If just one of those life circumstances happened to most people, they would likely fall off the face of the earth. That, quite frankly, would be the expectation.

But not for Jake. He ended up at Buffalo State living his dream of playing college basketball and working on a degree. He was the conference rookie of the year last season and leads the league in scoring this season.

Through his entire story, it’s his attitude that is most hauntingly beautiful:

See, as I’m going through these things, I never thought, ‘Oh my life is the worst.’ I never thought ‘Aw man, why is this happening to me.’ It was always like, there’s got to be another way. Even though I was hurt a lot and I would get down, I would always feel there was somebody going through something worse than I was.

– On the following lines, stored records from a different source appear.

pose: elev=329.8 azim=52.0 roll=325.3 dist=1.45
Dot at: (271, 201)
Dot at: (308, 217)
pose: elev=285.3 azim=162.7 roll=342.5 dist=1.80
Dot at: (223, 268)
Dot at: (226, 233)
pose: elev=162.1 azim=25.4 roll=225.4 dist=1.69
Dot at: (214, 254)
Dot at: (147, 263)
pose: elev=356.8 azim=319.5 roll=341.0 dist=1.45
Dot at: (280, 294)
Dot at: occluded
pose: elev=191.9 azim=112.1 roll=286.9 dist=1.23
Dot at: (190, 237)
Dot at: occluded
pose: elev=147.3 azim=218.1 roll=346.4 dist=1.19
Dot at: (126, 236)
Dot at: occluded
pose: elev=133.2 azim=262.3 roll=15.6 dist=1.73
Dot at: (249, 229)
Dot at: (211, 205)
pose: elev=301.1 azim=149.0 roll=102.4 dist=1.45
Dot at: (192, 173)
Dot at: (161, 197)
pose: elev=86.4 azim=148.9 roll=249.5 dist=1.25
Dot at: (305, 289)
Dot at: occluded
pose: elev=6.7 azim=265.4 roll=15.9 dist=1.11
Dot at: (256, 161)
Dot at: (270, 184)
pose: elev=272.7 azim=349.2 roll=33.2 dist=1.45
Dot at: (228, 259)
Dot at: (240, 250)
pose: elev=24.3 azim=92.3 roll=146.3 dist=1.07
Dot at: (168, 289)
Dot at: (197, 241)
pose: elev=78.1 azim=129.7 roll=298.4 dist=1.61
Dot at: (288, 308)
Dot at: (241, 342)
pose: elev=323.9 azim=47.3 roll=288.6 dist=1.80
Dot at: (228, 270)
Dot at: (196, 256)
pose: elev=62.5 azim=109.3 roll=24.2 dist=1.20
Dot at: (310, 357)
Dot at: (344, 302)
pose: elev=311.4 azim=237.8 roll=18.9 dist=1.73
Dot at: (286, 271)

I never took it all as why me. So when I got the chance to come to Buff State,  it was like, now me. Not it’s my turn. I’m going to make the most of this opportunity.

Now me.

It’s a sentiment that’s anything but selfish. In the parlance of Sarah Bareilles’ song, this is his turn to decide.

His story, which appears in today’s edition of The Buffalo News, reminds me of the power of self creation. We are more than the accumulation of our circumstances.

Each day, it’s my turn to decide. Each day is a chance to say “now me” and marvel at the way in which that not only serves me, but puts me in a better position to serve others.